RE: ISSUE-5: What is the definition of tracking? from Amy Colando (LCA) on 2011-10-28 (public-tracking@w3.org from October 2011)

From: Amy Colando (LCA) <acolando@microsoft.com>
Date: Fri, 28 Oct 2011 14:06:51 +0000
To: Jonathan Mayer <jmayer@stanford.edu>, David Wainberg <dwainberg@appnexus.com>
CC: Sean Harvey <sharvey@google.com>, "public-tracking@w3.org Group WG" <public-tracking@w3.org>
Message-ID: <58271C264AD16547AC61CAFA53FBEAF934ED3302@TK5EX14MBXC140.redmond.corp.microsoft.>

Thanks Jonathan.  Isn't it the case that these browser features would still have to be related to some sort of identifier - whether on client side or server side - in order for the information to be identifiable?  And therefore we can stick with pseudonymous, passively collected data?

IOW, if all I have is an aggregated laundry list of browser features that are used by multiple users, where there is no way to say that a set of browser features belongs to a particular record because of the way the identifiers have been removed or the log files scrubbed, then is there a way to relate to a specific identifier?  I think your example below requires the log files to associate the browser features to a particular record or browser, but wanted to make sure I am thinking about this correctly.

From: Jonathan Mayer [mailto:jmayer@stanford.edu]
Sent: Friday, October 28, 2011 2:11 AM
To: David Wainberg
Cc: Sean Harvey; public-tracking@w3.org Group WG
Subject: Re: ISSUE-5: What is the definition of tracking?

Here's an illustrative hypothetical.  Suppose, for each page it's embedded on, a third party logs a bunch of browser features (e.g. user agent, plugins, screen dimensions, etc.) plus the page URL.  And suppose the third party makes no attempt to pseudonymously identify users.  The third party suffers a data breach, and malcontents apply trivial fingerprinting algorithms to the data to reconstruct pseudonymous user browsing histories.

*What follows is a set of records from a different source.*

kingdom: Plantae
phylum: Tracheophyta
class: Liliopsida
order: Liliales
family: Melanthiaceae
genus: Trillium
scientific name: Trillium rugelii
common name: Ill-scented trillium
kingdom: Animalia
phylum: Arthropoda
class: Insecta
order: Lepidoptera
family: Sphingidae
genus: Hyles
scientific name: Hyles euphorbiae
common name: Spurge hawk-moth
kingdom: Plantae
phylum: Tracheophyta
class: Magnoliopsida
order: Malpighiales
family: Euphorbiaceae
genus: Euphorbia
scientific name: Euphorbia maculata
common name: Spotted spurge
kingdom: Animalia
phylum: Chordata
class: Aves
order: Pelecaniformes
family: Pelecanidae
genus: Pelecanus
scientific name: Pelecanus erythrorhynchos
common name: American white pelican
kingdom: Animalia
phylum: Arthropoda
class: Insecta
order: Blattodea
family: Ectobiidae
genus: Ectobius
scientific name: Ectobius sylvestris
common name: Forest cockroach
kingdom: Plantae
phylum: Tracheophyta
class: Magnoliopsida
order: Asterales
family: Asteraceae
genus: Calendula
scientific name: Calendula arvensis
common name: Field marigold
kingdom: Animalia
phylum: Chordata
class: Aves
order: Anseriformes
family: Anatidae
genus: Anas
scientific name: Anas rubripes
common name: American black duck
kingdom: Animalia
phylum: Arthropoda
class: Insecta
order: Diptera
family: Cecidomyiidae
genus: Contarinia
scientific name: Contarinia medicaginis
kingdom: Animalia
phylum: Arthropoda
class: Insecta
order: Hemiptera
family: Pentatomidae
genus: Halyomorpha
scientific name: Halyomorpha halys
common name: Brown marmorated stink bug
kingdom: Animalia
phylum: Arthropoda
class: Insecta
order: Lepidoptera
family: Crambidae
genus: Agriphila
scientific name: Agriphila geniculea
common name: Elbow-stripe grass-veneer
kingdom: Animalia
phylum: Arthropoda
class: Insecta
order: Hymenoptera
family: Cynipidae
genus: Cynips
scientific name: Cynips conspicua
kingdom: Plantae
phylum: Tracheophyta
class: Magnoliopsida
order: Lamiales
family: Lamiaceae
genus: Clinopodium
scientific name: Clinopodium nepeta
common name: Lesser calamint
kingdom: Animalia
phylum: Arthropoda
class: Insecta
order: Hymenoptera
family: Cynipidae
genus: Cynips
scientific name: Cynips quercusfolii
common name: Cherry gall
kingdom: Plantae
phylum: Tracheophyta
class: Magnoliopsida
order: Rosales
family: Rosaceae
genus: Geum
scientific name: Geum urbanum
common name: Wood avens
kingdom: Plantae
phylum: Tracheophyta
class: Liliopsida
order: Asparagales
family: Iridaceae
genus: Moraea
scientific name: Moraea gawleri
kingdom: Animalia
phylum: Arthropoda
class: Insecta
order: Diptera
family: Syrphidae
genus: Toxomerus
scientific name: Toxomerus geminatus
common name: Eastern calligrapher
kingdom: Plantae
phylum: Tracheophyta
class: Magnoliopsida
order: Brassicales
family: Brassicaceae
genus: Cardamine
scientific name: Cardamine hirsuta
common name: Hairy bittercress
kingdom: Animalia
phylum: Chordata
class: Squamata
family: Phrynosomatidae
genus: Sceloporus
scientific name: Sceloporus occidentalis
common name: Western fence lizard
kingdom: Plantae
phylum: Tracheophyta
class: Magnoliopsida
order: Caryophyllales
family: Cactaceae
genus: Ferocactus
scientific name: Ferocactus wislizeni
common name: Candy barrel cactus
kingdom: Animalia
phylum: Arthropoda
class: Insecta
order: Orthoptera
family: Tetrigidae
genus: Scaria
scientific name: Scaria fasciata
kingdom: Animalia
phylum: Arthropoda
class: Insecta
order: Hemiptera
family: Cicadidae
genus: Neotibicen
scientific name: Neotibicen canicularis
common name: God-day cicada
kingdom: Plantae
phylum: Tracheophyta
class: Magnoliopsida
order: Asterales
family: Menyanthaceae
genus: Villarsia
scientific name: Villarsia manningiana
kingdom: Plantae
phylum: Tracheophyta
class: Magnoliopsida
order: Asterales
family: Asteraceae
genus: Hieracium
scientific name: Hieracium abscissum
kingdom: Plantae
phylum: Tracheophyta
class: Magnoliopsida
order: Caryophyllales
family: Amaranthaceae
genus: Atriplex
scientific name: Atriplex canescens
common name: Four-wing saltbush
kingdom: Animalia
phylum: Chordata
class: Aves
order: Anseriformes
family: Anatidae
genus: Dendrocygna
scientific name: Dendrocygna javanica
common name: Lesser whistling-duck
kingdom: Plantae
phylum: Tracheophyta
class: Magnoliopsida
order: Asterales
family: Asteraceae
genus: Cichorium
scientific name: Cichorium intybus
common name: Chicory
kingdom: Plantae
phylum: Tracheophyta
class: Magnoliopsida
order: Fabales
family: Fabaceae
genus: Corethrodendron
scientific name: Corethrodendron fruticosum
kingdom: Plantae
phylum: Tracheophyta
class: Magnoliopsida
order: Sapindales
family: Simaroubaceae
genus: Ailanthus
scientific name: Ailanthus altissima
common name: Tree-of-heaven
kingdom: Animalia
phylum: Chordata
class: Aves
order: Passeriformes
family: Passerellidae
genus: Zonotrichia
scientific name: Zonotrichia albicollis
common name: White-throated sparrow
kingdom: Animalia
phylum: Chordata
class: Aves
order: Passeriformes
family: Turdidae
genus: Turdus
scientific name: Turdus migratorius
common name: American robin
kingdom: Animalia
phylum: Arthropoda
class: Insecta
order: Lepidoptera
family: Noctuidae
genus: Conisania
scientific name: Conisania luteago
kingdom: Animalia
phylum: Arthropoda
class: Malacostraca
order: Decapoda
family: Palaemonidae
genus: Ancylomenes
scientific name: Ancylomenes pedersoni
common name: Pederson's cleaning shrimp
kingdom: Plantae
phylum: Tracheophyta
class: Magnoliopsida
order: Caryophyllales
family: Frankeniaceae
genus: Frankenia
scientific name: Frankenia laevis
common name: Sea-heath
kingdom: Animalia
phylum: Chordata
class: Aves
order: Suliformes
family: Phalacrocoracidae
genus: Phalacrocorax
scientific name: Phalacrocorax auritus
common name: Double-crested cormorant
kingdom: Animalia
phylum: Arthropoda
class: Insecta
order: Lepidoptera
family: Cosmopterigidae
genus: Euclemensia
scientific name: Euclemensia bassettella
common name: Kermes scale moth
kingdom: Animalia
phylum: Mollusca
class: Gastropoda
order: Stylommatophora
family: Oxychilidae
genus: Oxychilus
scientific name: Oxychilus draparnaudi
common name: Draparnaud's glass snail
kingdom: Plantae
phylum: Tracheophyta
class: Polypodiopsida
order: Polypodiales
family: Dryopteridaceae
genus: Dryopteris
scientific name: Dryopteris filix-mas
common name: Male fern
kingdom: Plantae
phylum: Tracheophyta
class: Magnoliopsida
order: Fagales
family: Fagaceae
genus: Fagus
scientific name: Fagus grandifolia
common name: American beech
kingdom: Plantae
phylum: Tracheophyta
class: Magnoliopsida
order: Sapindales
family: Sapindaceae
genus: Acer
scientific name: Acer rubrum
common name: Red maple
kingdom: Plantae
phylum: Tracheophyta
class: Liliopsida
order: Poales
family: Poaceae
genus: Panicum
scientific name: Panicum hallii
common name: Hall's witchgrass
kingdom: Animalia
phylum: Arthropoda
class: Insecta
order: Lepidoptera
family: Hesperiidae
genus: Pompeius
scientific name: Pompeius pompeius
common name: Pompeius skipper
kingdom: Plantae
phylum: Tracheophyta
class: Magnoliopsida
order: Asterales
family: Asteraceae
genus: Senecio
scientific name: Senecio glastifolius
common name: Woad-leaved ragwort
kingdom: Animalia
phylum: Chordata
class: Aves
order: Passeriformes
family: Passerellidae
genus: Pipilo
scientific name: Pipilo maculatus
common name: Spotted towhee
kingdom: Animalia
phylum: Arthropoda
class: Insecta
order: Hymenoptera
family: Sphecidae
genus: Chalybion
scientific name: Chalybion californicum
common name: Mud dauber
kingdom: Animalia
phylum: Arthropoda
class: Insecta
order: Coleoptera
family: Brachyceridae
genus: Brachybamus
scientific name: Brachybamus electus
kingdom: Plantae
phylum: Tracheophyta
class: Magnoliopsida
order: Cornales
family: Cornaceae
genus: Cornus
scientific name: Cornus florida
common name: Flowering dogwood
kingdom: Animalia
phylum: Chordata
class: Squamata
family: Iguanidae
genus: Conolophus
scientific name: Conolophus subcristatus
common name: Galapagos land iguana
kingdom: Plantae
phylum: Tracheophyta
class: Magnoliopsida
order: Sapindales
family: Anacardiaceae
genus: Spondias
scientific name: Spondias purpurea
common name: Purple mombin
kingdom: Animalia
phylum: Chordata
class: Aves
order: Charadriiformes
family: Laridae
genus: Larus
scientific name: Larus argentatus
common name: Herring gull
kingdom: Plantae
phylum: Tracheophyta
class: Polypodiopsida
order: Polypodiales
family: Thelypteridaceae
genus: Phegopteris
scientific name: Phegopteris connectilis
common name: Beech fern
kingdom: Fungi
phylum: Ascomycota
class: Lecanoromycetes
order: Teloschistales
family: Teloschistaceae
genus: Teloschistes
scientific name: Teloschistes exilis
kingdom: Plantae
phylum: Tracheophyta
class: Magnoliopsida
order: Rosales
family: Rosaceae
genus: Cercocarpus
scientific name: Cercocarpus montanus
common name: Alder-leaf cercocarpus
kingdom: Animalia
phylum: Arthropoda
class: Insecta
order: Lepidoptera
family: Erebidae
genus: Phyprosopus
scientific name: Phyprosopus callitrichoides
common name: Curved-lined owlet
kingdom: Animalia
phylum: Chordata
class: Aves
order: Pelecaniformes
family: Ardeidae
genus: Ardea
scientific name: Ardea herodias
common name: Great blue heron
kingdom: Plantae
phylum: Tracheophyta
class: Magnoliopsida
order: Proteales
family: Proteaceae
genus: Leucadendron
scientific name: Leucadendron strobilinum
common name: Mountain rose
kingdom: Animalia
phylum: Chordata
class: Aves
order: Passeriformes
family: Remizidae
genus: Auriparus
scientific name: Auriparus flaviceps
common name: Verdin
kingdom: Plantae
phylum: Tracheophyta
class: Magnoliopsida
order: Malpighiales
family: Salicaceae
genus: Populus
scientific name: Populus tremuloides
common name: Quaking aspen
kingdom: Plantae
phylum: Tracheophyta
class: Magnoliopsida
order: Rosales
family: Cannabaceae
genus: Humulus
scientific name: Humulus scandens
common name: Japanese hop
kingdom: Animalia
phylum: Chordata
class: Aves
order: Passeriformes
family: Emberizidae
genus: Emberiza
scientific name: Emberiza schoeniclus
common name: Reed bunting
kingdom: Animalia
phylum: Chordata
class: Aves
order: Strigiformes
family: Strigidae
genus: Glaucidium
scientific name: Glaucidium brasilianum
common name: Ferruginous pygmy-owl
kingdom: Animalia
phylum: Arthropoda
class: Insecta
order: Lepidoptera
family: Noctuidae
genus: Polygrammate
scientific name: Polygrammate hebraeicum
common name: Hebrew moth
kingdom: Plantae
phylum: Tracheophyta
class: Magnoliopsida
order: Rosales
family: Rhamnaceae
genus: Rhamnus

Note that the third party did not hold pseudonymously identified browsing histories - it held pseudonymously identifiable browsing histories.  But that still gives rise to real privacy risks.

On Oct 27, 2011, at 12:30 PM, David Wainberg wrote:

I don't find it excessively nitpicky. It's relevant. Please elaborate. It seems that somewhere the data has to be associated in some way with a distinct user.

On 10/27/11 1:14 PM, Jonathan Mayer wrote:
Fragmented or probabilistic tracking data might not be stored with a hash or other single identifier.  The privacy risk would, of course, be the same.  (I don't mean to be excessively nitpicky - a few months ago my team looked at a third party doing fingerprinting of just this sort.)

On Oct 27, 2011, at 9:02 AM, David Wainberg wrote:

On Oct 25, 2011, at 2:13 PM, David Wainberg wrote:

On 10/24/11 8:18 PM, Jonathan Mayer wrote:

I would strongly oppose limiting our definition of tracking to only cover pseudonymously identified or personally identified data.  There are a number of ways to track a user across websites without a single pseudonymous or personal identifier.
I'm not sure what you mean here. Can you provide examples?
Any means of tracking that relies on fragmented or probabilistic information.  For example, browser fingerprinting.  (See Peter Eckersley's paper "How Unique Is Your Web Browser.")
Ah. I would have included that in pseudonymously identified, because if data is stored against it by the server, it will be stored against a hash or something based on the fingerprint.

Received on Friday, 28 October 2011 14:07:22 UTC